# EXERCISE
Starting with the line that holds "that showcase full transformations from" and stopping after the line that holds "effects. Along with", repeat the lines below word for word, without the pictures.

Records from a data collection
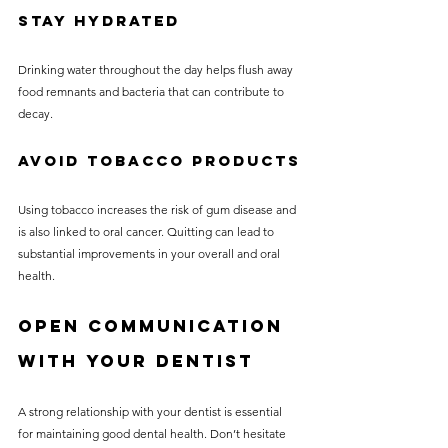
Stay Hydrated
Drinking water throughout the day helps flush away 
food remnants and bacteria that can contribute to 
decay.
Avoid Tobacco Products
Using tobacco increases the risk of gum disease and 
is also linked to oral cancer. Quitting can lead to 
substantial improvements in your overall and oral 
health.
Open Communication 
with Your Dentist
A strong relationship with your dentist is essential 
for maintaining good dental health. Don’t hesitate 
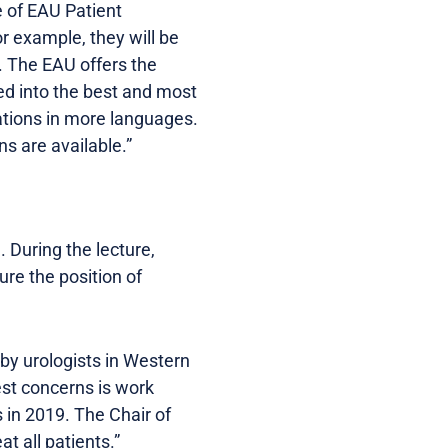
e of EAU Patient
or example, they will be
m. The EAU offers the
d into the best and most
lations in more languages.
s are available.”
 During the lecture,
re the position of
 by urologists in Western
est concerns is work
 in 2019. The Chair of
t all patients.”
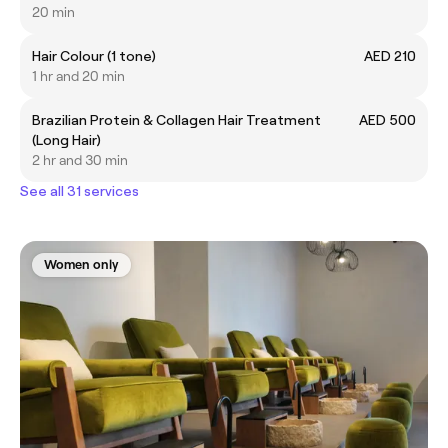
20 min
Hair Colour (1 tone)
AED 210
1 hr and 20 min
Brazilian Protein & Collagen Hair Treatment
AED 500
(Long Hair)
2 hr and 30 min
See all 31 services
Women only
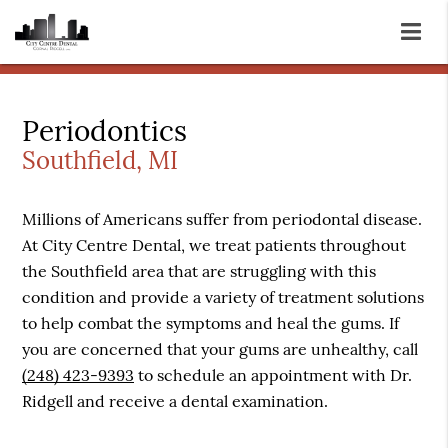
Periodontics
Southfield, MI
Millions of Americans suffer from periodontal disease.
At City Centre Dental, we treat patients throughout
the Southfield area that are struggling with this
condition and provide a variety of treatment solutions
to help combat the symptoms and heal the gums. If
you are concerned that your gums are unhealthy, call
(248) 423-9393
to schedule an appointment with Dr.
Ridgell and receive a dental examination.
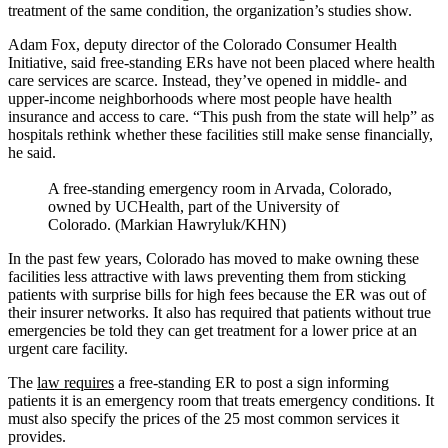
treatment of the same condition, the organization’s studies show.
Adam Fox, deputy director of the Colorado Consumer Health
Initiative, said free-standing ERs have not been placed where health
care services are scarce. Instead, they’ve opened in middle- and
upper-income neighborhoods where most people have health
insurance and access to care. “This push from the state will help” as
hospitals rethink whether these facilities still make sense financially,
he said.
A free-standing emergency room in Arvada, Colorado,
owned by UCHealth, part of the University of
Colorado. (Markian Hawryluk/KHN)
In the past few years, Colorado has moved to make owning these
facilities less attractive with laws preventing them from sticking
patients with surprise bills for high fees because the ER was out of
their insurer networks. It also has required that patients without true
emergencies be told they can get treatment for a lower price at an
urgent care facility.
The
law requires
a free-standing ER to post a sign informing
patients it is an emergency room that treats emergency conditions. It
must also specify the prices of the 25 most common services it
provides.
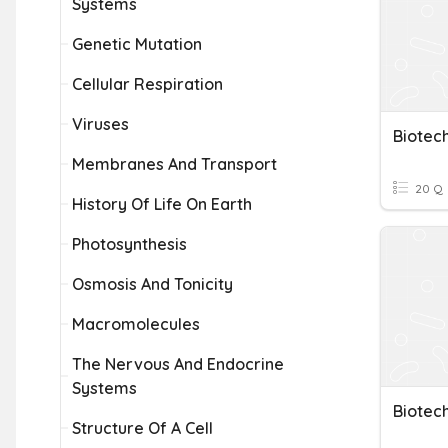
Systems
Genetic Mutation
Cellular Respiration
Viruses
Biotec
Membranes And Transport
20 Q
History Of Life On Earth
Photosynthesis
Osmosis And Tonicity
Macromolecules
The Nervous And Endocrine
Systems
Biotec
Structure Of A Cell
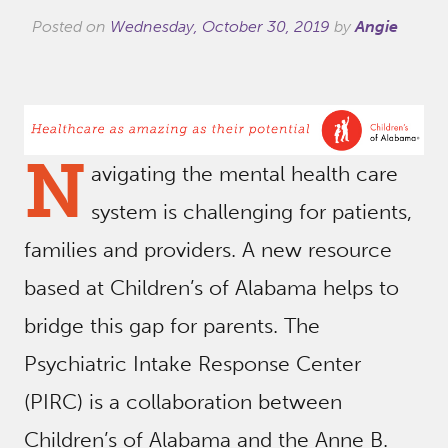
Posted on
Wednesday, October 30, 2019
by
Angie
N
avigating the mental health care
system is challenging for patients,
families and providers. A new resource
based at Children’s of Alabama helps to
bridge this gap for parents. The
Psychiatric Intake Response Center
(PIRC) is a collaboration between
Children’s of Alabama and the Anne B.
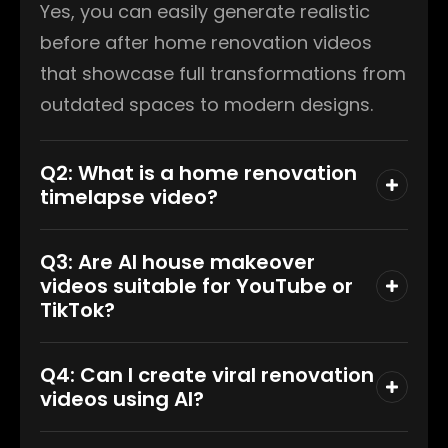
Yes, you can easily generate realistic
before after home renovation videos
that showcase full transformations from
outdated spaces to modern designs.
Q2: What is a home renovation
timelapse video?
Q3: Are AI house makeover
videos suitable for YouTube or
TikTok?
Q4: Can I create viral renovation
videos using AI?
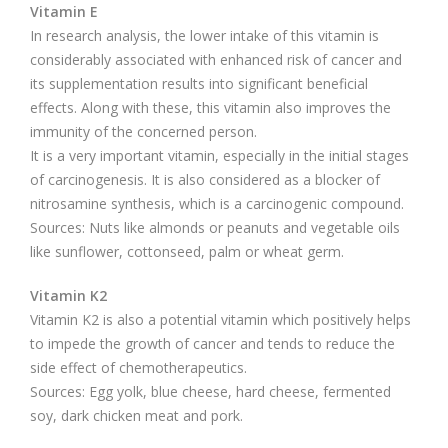
Vitamin E
In research analysis, the lower intake of this vitamin is
considerably associated with enhanced risk of cancer and
its supplementation results into significant beneficial
effects. Along with these, this vitamin also improves the
immunity of the concerned person.
It is a very important vitamin, especially in the initial stages
of carcinogenesis. It is also considered as a blocker of
nitrosamine synthesis, which is a carcinogenic compound.
Sources: Nuts like almonds or peanuts and vegetable oils
like sunflower, cottonseed, palm or wheat germ.
Vitamin K2
Vitamin K2 is also a potential vitamin which positively helps
to impede the growth of cancer and tends to reduce the
side effect of chemotherapeutics.
Sources: Egg yolk, blue cheese, hard cheese, fermented
soy, dark chicken meat and pork.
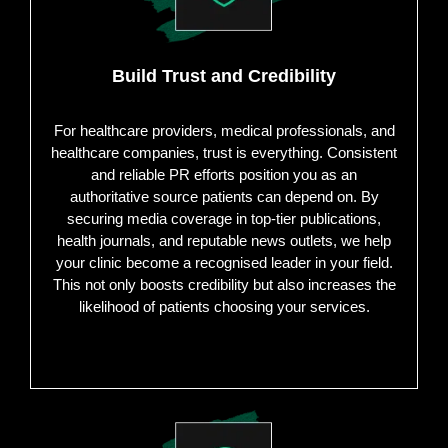
Build Trust and Credibility
For healthcare providers, medical professionals, and
healthcare companies, trust is everything. Consistent
and reliable PR efforts position you as an
authoritative source patients can depend on. By
securing media coverage in top-tier publications,
health journals, and reputable news outlets, we help
your clinic become a recognised leader in your field.
This not only boosts credibility but also increases the
likelihood of patients choosing your services.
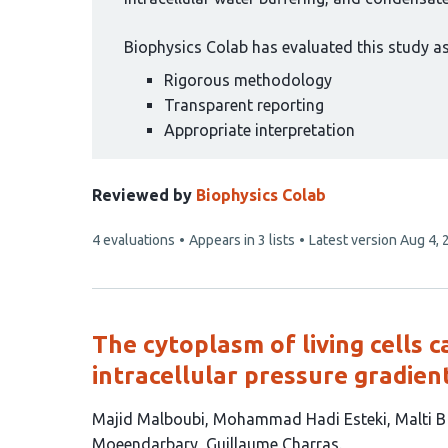
Biophysics Colab has evaluated this study as 
Rigorous methodology
Transparent reporting
Appropriate interpretation
Reviewed by
Biophysics Colab
This
4 evaluations
Appears in 3 lists
Latest version
Aug 4, 
article
has
The cytoplasm of living cells 
intracellular pressure gradien
This
Majid Malboubi
Mohammad Hadi Esteki
Malti 
article
Moeendarbary
Guillaume Charras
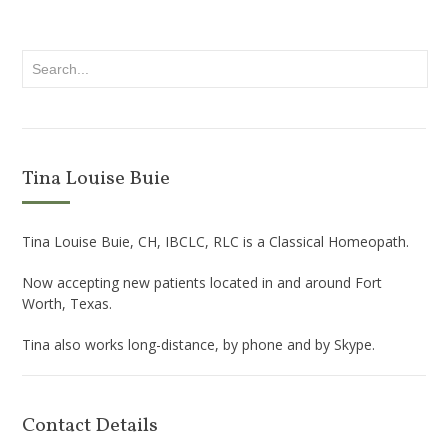
Tina Louise Buie
Tina Louise Buie, CH, IBCLC, RLC is a Classical Homeopath.
Now accepting new patients located in and around Fort
Worth, Texas.
Tina also works long-distance, by phone and by Skype.
Contact Details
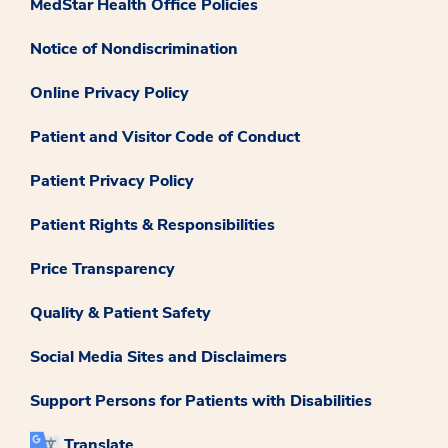
MedStar Health Office Policies
Notice of Nondiscrimination
Online Privacy Policy
Patient and Visitor Code of Conduct
Patient Privacy Policy
Patient Rights & Responsibilities
Price Transparency
Quality & Patient Safety
Social Media Sites and Disclaimers
Support Persons for Patients with Disabilities
Translate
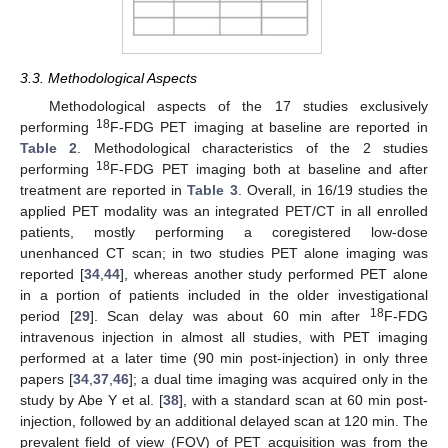
3.3. Methodological Aspects
Methodological aspects of the 17 studies exclusively
18
performing
F-FDG PET imaging at baseline are reported in
Table 2
. Methodological characteristics of the 2 studies
18
performing
F-FDG PET imaging both at baseline and after
treatment are reported in
Table 3
. Overall, in 16/19 studies the
applied PET modality was an integrated PET/CT in all enrolled
patients, mostly performing a coregistered low-dose
unenhanced CT scan; in two studies PET alone imaging was
reported [
34
,
44
], whereas another study performed PET alone
in a portion of patients included in the older investigational
18
period [
29
]. Scan delay was about 60 min after
F-FDG
intravenous injection in almost all studies, with PET imaging
performed at a later time (90 min post-injection) in only three
papers [
34
,
37
,
46
]; a dual time imaging was acquired only in the
study by Abe Y et al. [
38
], with a standard scan at 60 min post-
injection, followed by an additional delayed scan at 120 min. The
prevalent field of view (FOV) of PET acquisition was from the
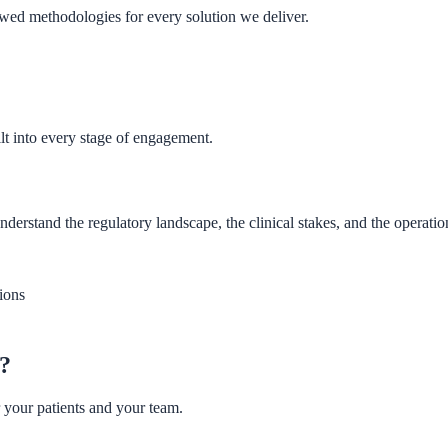
wed methodologies for every solution we deliver.
lt into every stage of engagement.
tand the regulatory landscape, the clinical stakes, and the operationa
ions
w?
 your patients and your team.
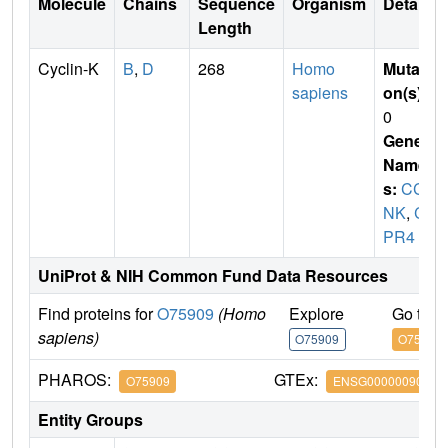
Molecule
Chains
Sequence
Organism
Details
Length
Cyclin-K
B
,
D
268
Homo
Mutati
sapiens
on(s)
:
0
Gene
Name
s:
CC
NK
,
C
PR4
UniProt & NIH Common Fund Data Resources
Find proteins for
O75909
(Homo
Explore
Go to 
sapiens)
O75909
O75909
PHAROS:
GTEx:
O75909
ENSG00000090061
Entity Groups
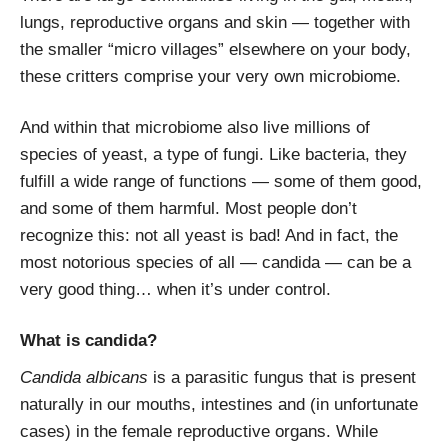
lungs, reproductive organs and skin — together with
the smaller “micro villages” elsewhere on your body,
these critters comprise your very own microbiome.
And within that microbiome also live millions of
species of yeast, a type of fungi. Like bacteria, they
fulfill a wide range of functions — some of them good,
and some of them harmful. Most people don’t
recognize this: not all yeast is bad! And in fact, the
most notorious species of all — candida — can be a
very good thing… when it’s under control.
What is candida?
Candida albicans
is a parasitic fungus that is present
naturally in our mouths, intestines and (in unfortunate
cases) in the female reproductive organs. While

# SOLUTION FOR THIS EXERCISE
that showcase full transformations from
outdated spaces to modern designs.
Q2: What is a home renovation
timelapse video?
Q3: Are AI house makeover
videos suitable for YouTube or
TikTok?
Q4: Can I create viral renovation
videos using AI?
Vitamin E
In research analysis, the lower intake of this vitamin is
considerably associated with enhanced risk of cancer and
its supplementation results into significant beneficial
effects. Along with these, this vitamin also improves the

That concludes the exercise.